Police say that Lazo's injuries appeared superficial and that they used appropriate force on the man, 24, who was suspected of drug dealing. They said he had tried to flee and grabbed for an officer’s gun.
The trial’s second week of testimony concluded Friday.
Newsday reported earlier this year that Long Island taxpayers have paid more than $165 million since 2000 to end lawsuits that alleged police and prosecutorial misconduct, including excessive force, false imprisonment and wrongful death.
Frederick K. Brewington, a Hempstead-based attorney who represents McCune and Lazo's family, said the near-simultaneous conclusions of similar civil rights cases against Suffolk police raise “serious questions that we need to look at with regard to accountability and transparency.”

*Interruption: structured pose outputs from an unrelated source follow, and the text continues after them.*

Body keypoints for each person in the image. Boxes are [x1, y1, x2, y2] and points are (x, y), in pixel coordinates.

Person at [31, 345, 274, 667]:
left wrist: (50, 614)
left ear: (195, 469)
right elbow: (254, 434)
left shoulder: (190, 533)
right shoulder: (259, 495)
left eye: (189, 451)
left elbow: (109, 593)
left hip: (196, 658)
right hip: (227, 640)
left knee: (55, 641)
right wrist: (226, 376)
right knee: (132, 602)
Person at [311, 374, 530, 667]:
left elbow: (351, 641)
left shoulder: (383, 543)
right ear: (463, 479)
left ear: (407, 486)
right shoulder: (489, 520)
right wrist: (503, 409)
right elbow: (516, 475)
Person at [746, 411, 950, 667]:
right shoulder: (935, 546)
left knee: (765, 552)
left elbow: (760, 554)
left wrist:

“Those matters are coming to pass right now,” Brewington said Friday. “Suffolk County has not really corrected any of that fully. And now's the time for them to step into the 21st century.”
A spokeswoman for Suffolk County Executive Steve Bellone didn’t immediately provide a comment Friday. Spokespeople for Suffolk Police Commissioner Rodney Harrison did not respond to requests for comment.

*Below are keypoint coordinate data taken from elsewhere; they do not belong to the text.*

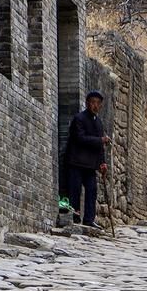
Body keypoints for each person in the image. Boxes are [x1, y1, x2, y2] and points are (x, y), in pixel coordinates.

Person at [65, 91, 110, 229]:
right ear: (87, 103)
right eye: (92, 102)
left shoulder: (99, 123)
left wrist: (102, 162)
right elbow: (80, 138)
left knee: (92, 190)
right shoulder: (79, 119)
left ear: (101, 105)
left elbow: (100, 147)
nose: (95, 105)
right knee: (75, 190)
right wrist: (100, 140)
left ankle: (89, 219)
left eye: (98, 103)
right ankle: (74, 216)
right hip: (76, 161)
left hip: (91, 165)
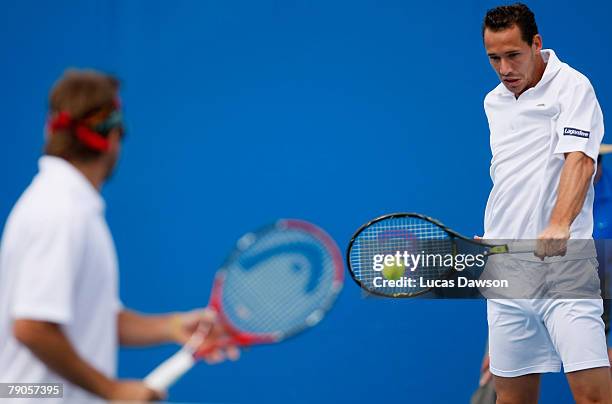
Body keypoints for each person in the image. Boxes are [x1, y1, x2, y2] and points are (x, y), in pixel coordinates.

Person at [0, 69, 238, 403]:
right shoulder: (60, 210)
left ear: (50, 130)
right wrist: (112, 390)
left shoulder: (66, 204)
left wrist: (173, 327)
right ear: (113, 138)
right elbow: (31, 327)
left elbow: (93, 318)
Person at [479, 3, 612, 403]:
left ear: (536, 44)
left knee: (593, 397)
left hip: (564, 268)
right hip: (508, 268)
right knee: (511, 399)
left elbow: (580, 160)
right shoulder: (494, 102)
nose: (505, 69)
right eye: (494, 58)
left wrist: (559, 224)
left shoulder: (572, 86)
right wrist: (495, 236)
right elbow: (511, 179)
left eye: (513, 55)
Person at [472, 148, 612, 404]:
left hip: (596, 300)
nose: (587, 168)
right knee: (495, 378)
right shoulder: (544, 195)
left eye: (593, 160)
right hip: (527, 290)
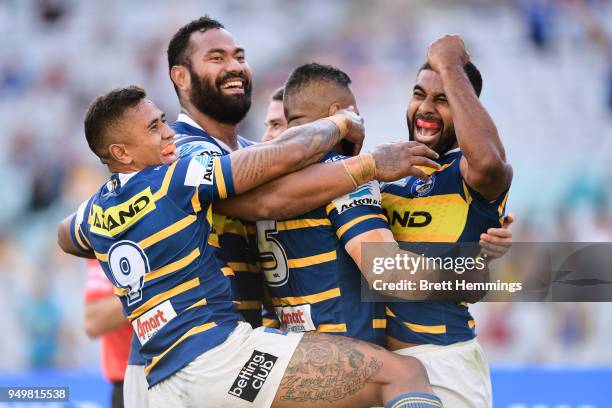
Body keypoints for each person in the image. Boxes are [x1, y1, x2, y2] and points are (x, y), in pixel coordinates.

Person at [58, 85, 447, 407]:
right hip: (219, 359)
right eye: (153, 128)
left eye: (163, 121)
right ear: (121, 153)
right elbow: (282, 156)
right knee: (404, 374)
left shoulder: (93, 212)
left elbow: (65, 235)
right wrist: (347, 129)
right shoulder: (176, 179)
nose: (168, 133)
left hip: (160, 382)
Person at [382, 35, 513, 407]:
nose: (425, 108)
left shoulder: (469, 174)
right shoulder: (389, 173)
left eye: (442, 100)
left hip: (443, 362)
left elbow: (489, 162)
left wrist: (450, 65)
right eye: (418, 94)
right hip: (380, 367)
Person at [83, 259, 132, 408]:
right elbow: (93, 321)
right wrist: (152, 288)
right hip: (127, 382)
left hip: (185, 370)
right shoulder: (104, 246)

Records filed in McCune's litigation and testimony in the Lazo case show that Suffolk police's Internal Affairs Bureau exonerated the officers of wrongdoing in both cases without conducting interviews. For many of the involved officers, the lawsuit depositions were the first time they had faced questions about their actions.
The depth of the McCune and Lazo disciplinary probes matches several others highlighted in Newsday’s 2022 Inside Internal Affairs investigation, which revealed that Suffolk police often imposed little or no penalties in cases involving serious injuries or deaths.